__About this task__: Quote word for word from the line holding "vfov_deg: 9.3" to the last line below, including both, and omit any pictures.

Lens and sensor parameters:
—————
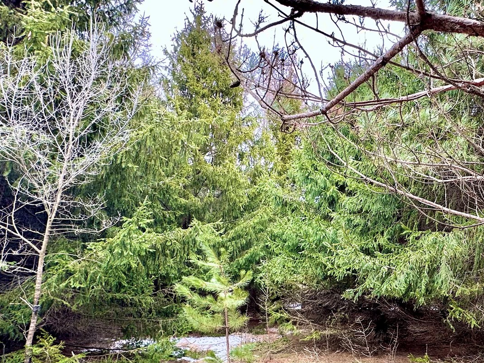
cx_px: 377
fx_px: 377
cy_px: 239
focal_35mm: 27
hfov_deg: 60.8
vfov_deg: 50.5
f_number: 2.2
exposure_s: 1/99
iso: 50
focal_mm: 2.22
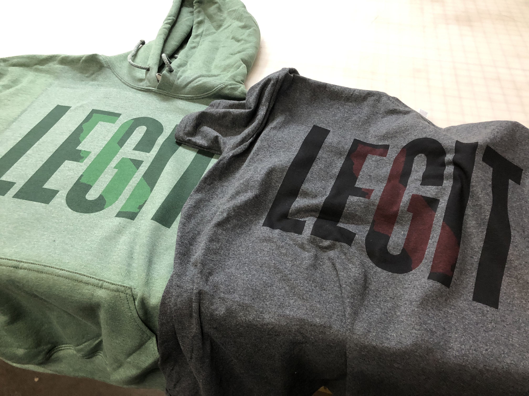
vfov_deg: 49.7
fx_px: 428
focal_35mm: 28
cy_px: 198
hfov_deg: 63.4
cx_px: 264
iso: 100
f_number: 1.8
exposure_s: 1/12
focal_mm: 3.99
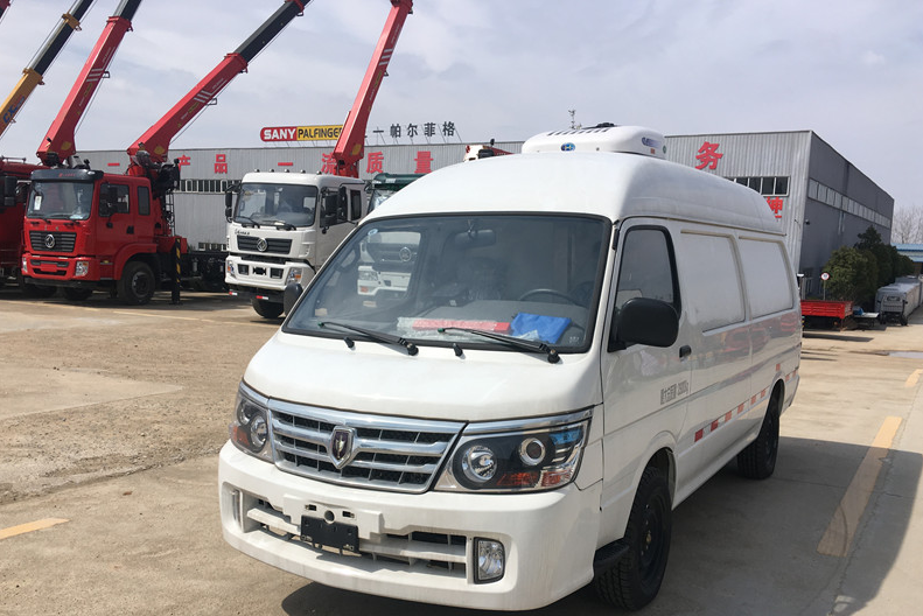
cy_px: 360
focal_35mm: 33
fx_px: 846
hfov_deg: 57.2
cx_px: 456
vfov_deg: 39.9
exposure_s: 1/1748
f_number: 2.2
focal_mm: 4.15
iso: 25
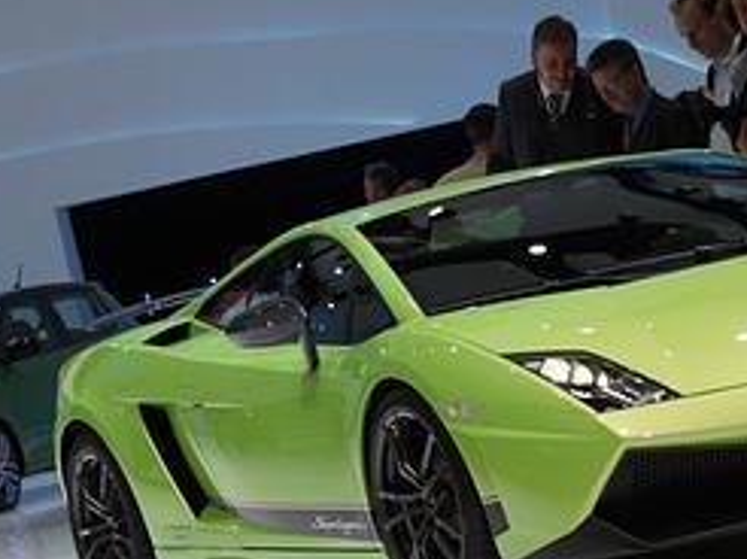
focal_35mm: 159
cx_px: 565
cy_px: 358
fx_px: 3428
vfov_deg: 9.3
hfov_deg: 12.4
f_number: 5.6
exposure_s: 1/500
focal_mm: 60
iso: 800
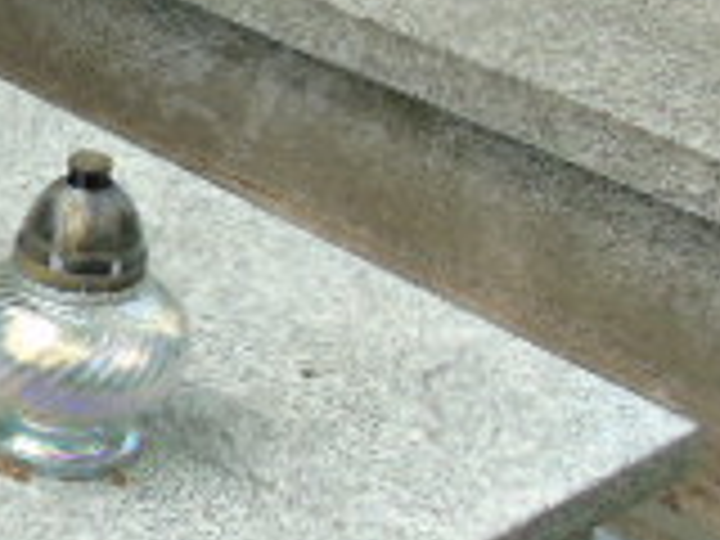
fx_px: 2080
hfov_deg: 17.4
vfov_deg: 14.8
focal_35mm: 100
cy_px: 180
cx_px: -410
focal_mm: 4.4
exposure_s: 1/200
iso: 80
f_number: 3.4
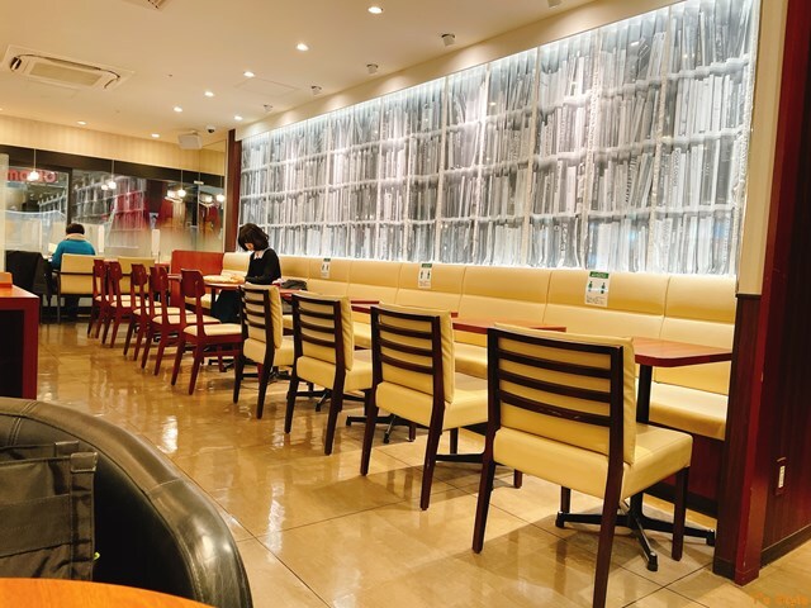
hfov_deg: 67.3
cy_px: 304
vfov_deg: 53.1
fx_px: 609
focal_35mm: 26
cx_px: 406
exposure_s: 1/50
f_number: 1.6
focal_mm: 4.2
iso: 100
—————
__Response to this exercise__:
vfov_deg: 9.3
hfov_deg: 12.4
f_number: 5.6
exposure_s: 1/500
focal_mm: 60
iso: 800
fx_px: 2080
hfov_deg: 17.4
vfov_deg: 14.8
focal_35mm: 100
cy_px: 180
cx_px: -410
focal_mm: 4.4
exposure_s: 1/200
iso: 80
f_number: 3.4
hfov_deg: 67.3
cy_px: 304
vfov_deg: 53.1
fx_px: 609
focal_35mm: 26
cx_px: 406
exposure_s: 1/50
f_number: 1.6
focal_mm: 4.2
iso: 100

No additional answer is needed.